## [What to work on]
Print exactly the first lines of the records. Stop after the line containing "rather approach someone else to solve it.", and leave every picture out.
....................
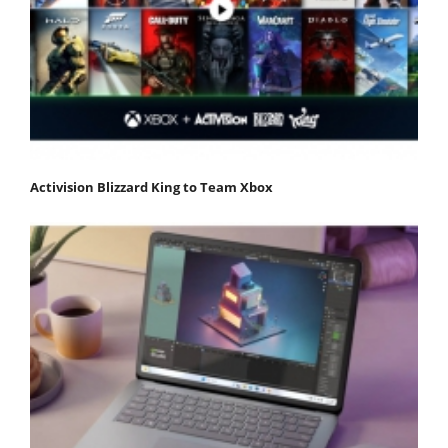
Activision Blizzard King to Team Xbox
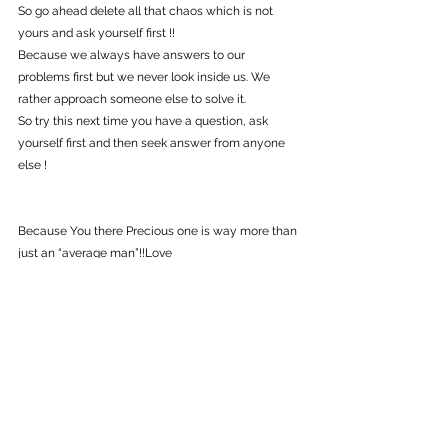
So go ahead delete all that chaos which is not 
yours and ask yourself first !!
Because we always have answers to our 
problems first but we never look inside us. We 
rather approach someone else to solve it.
So try this next time you have a question, ask 
yourself first and then seek answer from anyone 
else !
Because You there Precious one is way more than 
just an “average man”!!Love 
Do this for Yourself !!
 ♥  Love, Light & Power ♥
#love
#drwaynedyer
#selflove
#motivation
#inspiration
#castaneda
#Believe
Guided Tips
Self Growth
Healing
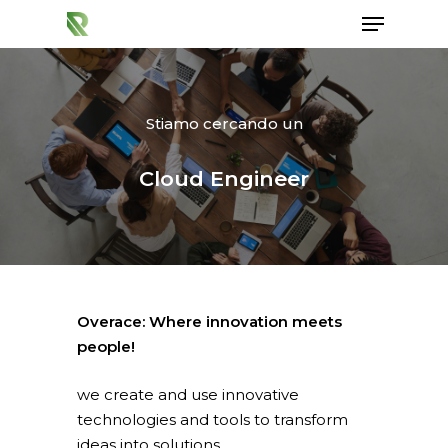
Stiamo cercando un
Hit enter to search or ESC to close
Cloud Engineer
Overace: Where innovation meets
people!
we create and use innovative
technologies and tools to transform
ideas into solutions.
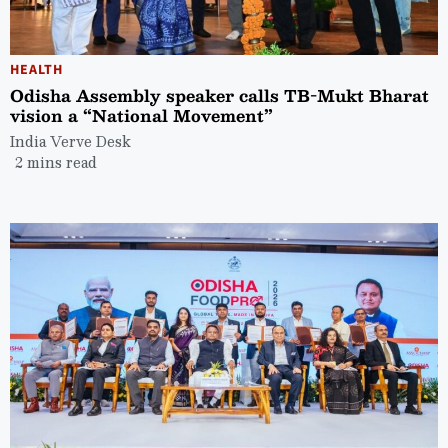
HEALTH
Odisha Assembly speaker calls TB-Mukt Bharat
vision a “National Movement”
India Verve Desk
2 mins read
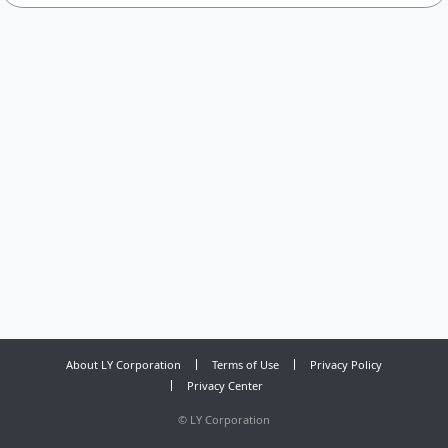
About LY Corporation
Terms of Use
Privacy Policy
Privacy Center
©
LY Corporation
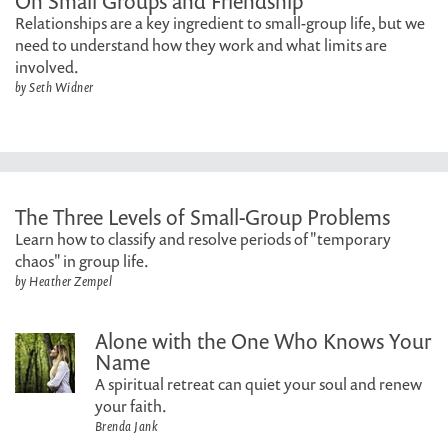
On Small Groups and Friendship
Relationships are a key ingredient to small-group life, but we
need to understand how they work and what limits are
involved.
by Seth Widner
The Three Levels of Small-Group Problems
Learn how to classify and resolve periods of "temporary
chaos" in group life.
by Heather Zempel
Alone with the One Who Knows Your
Name
A spiritual retreat can quiet your soul and renew
your faith.
Brenda Jank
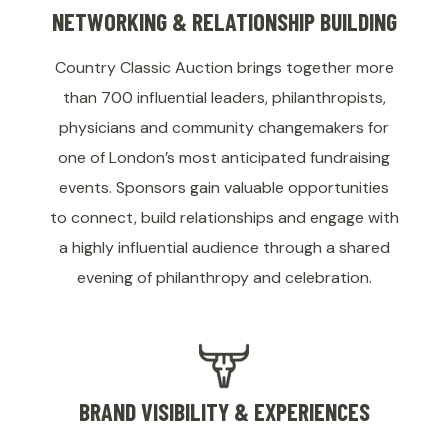
NETWORKING & RELATIONSHIP BUILDING
Country Classic Auction brings together more
than 700 influential leaders, philanthropists,
physicians and community changemakers for
one of London’s most anticipated fundraising
events. Sponsors gain valuable opportunities
to connect, build relationships and engage with
a highly influential audience through a shared
evening of philanthropy and celebration.
BRAND VISIBILITY & EXPERIENCES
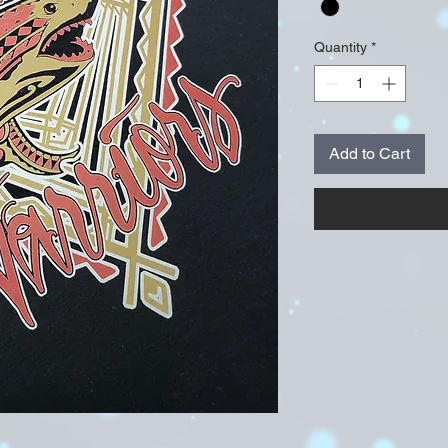
Quantity
*
Add to Cart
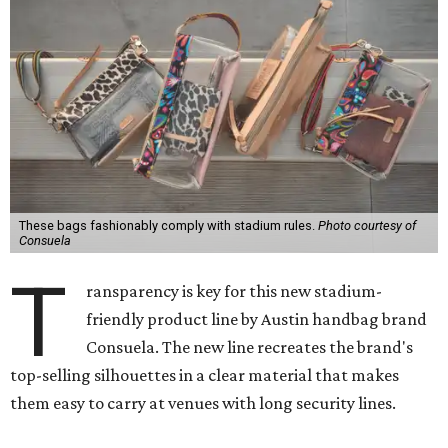
These bags fashionably comply with stadium rules.
Photo courtesy of
Consuela
T
ransparency is key for this new stadium-
friendly product line by Austin handbag brand
Consuela. The new line recreates the brand's
top-selling silhouettes in a clear material that makes
them easy to carry at venues with long security lines.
....................
## [Answer area]
Activision Blizzard King to Team Xbox
So go ahead delete all that chaos which is not 
yours and ask yourself first !!
Because we always have answers to our 
problems first but we never look inside us. We 
rather approach someone else to solve it.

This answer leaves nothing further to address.